To fly supersonic over land without an SFA, operators would need to prove that their aircraft produce less than 0.11 pounds per square foot (psf) of sonic boom overpressure at surface level, about the same as a SpaceX Falcon 9 rocket at launch.

Overpressure is how researchers quantify sonic booms. For comparison, Concorde produced about 2 psf when traveling at Mach 2 and 52,000 feet. According to NASA, supersonic aircraft operating under normal conditions typically produce booms with 1 to 2 psf, which can create headaches for humans—and the regulators working to certify them.

In other words, 0.11 psf is very, very quiet.

The figure derives from a 2012 NASA study that used an F/A-18B to investigate a phenomenon called Mach cutoff. Boom used this technique to reduce the noise of the XB-1’s sonic booms to what NASA describes as a “low ‘rumbling’ noise at the level of street background noise.”

The space agency’s 2012 research found that Mach cutoff abates sonic booms when they produce less than 0.11 psf. But that limit could change.

The NPRM notes that NASA is exploring supersonic noise reduction through its Quiet SuperSonic Technology (Quesst) project. Its experimental, needle-nosed X-59 broke the sound barrier in June and could soon fly over communities nationwide, allowing researchers to collect data from people below its trajectory.
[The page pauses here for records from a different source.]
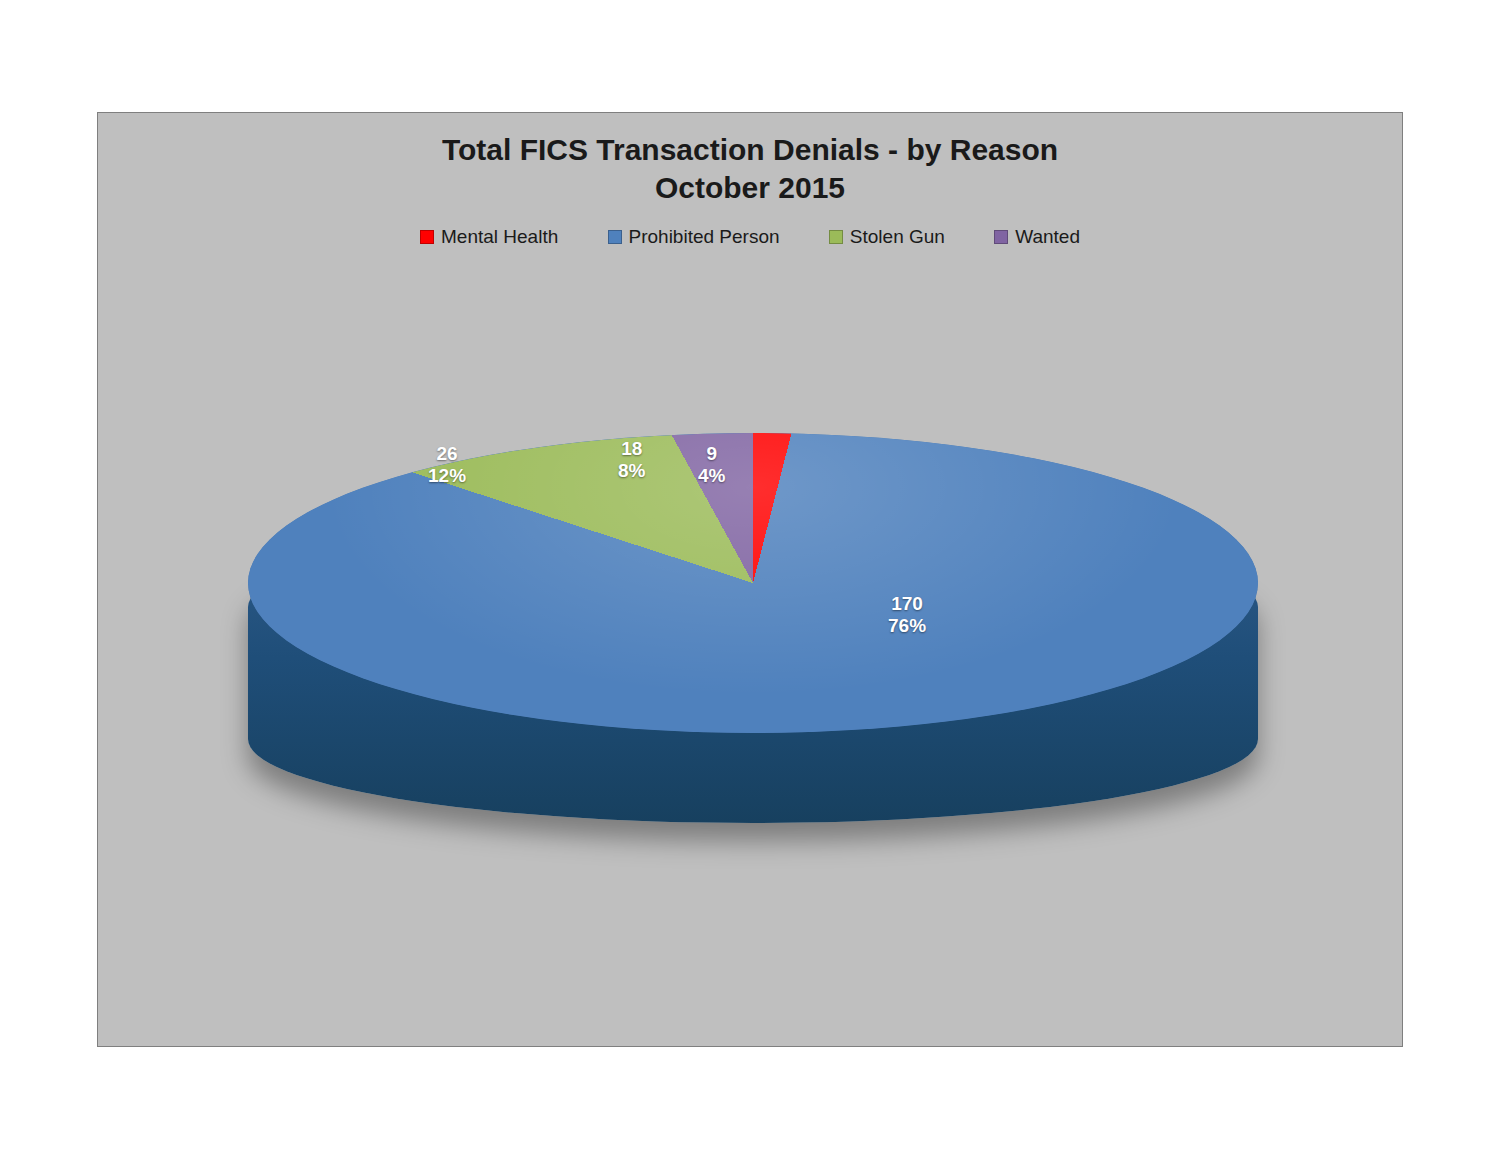Total FICS Transaction Denials - by Reason
October 2015
Mental Health Prohibited Person Stolen Gun Wanted
9
4%
18
8%
26
12%
170
76%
The X-59 is designed to reduce the volume of a sonic boom to a quieter “thump” by breaking up sound waves, unlike Mach cutoff, which prevents sound waves from reaching the ground. If NASA can prove the aircraft’s capabilities, the FAA could raise the 0.11 psf limit.
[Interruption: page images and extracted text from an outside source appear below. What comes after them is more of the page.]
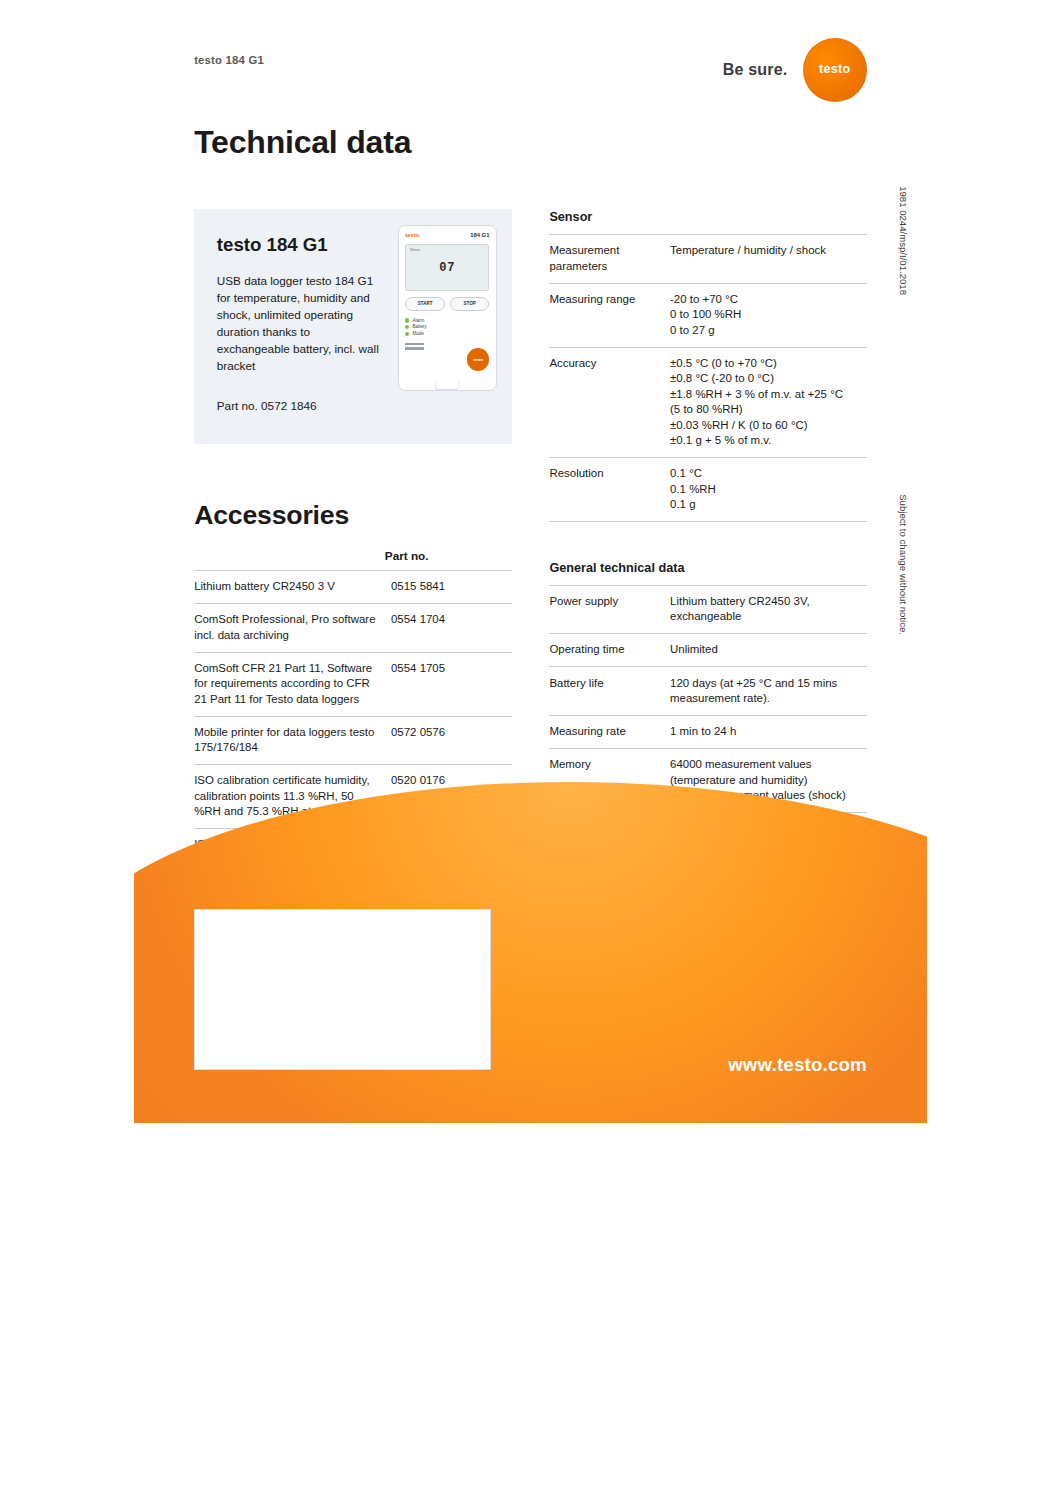testo 184 G1
Be sure.
Technical data
testo 184 G1
USB data logger testo 184 G1 for temperature, humidity and shock, unlimited operating duration thanks to exchangeable battery, incl. wall bracket
Part no. 0572 1846
testo 184 G1
Menu 07
START STOP
Alarm
Battery
Mode
testo
Accessories
Part no.
| Lithium battery CR2450 3 V | 0515 5841 | |
| ComSoft Professional, Pro software incl. data archiving | 0554 1704 | |
| ComSoft CFR 21 Part 11, Software for requirements according to CFR 21 Part 11 for Testo data loggers | 0554 1705 | |
| Mobile printer for data loggers testo 175/176/184 | 0572 0576 | |
| ISO calibration certificate humidity, calibration points 11.3 %RH, 50 %RH and 75.3 %RH at +25 °C | 0520 0176 | |
| ISO calibration certificate humidity, calibration points 11.3 %RH and 75.3 %RH at +25 °C/+77 °F; per channel/instrument | 0520 0076 | |
Sensor
| Measurement parameters | Temperature / humidity / shock |
| Measuring range | -20 to +70 °C 0 to 100 %RH 0 to 27 g |
| Accuracy | ±0.5 °C (0 to +70 °C) ±0.8 °C (-20 to 0 °C) ±1.8 %RH + 3 % of m.v. at +25 °C (5 to 80 %RH) ±0.03 %RH / K (0 to 60 °C) ±0.1 g + 5 % of m.v. |
| Resolution | 0.1 °C 0.1 %RH 0.1 g |
General technical data
| Power supply | Lithium battery CR2450 3V, exchangeable |
| Operating time | Unlimited |
| Battery life | 120 days (at +25 °C and 15 mins measurement rate). |
| Measuring rate | 1 min to 24 h |
| Memory | 64000 measurement values (temperature and humidity) 1000 measurement values (shock) |
| Alarm identification | by LEDs and display |
| Dimensions | 44 x 12 x 97 mm |
| Weight | 45 g |
| Protection class | IP30 |
| Operating temperature | -20 to +70 °C |
| Storage temperature | -55 to +70 °C |
| Tests, certificates | · Certified by HACCP International · testo ComSoft CFR software (V4.3 SP2 or higher) compatible with CFR 21 Part 11 |
1981 0244/msp/I/01.2018
Subject to change without notice.
www.testo.com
The agency over the next 45 days is seeking comment on alternative restrictions.

The FAA will also need to approve the methods that operators use to show compliance with the 0.11 psf figure. Fortunately for them, these would not be limited to methods contained in Part 36 noise regulations. The proposed rule is prescriptive, meaning developers could propose an array of different designs to meet the criteria.

More Work To Do

The White House’s June 2025 executive order calls for the FAA to produce final noise certification standards by June 2027. It also directs the regulator to create a final standard for supersonic aircraft noise certification under Part 36.

The NPRM would only partially fulfill that mandate. It addresses en-route supersonic noise profiles but does not set acceptable noise limits for takeoff and landing. The FAA later this year plans to publish a second proposal that would do just that, describing this week’s proposal as the “first step of a multi-step regulatory process.”

The agency aims to finalize both rules by mid-2027.

In the meantime, if a manufacturer were to apply for type certification of a supersonic model, the agency would establish takeoff and landing noise standards for that particular aircraft.

The June 2025 White House order further calls for the FAA to create safety agreements with other regulators, opening up international supersonic flights. Per the NPRM, the International Civil Aviation Organization (ICAO) is developing noise standards for en-route supersonic transport, but the FAA does not expect that effort to conclude until 2031.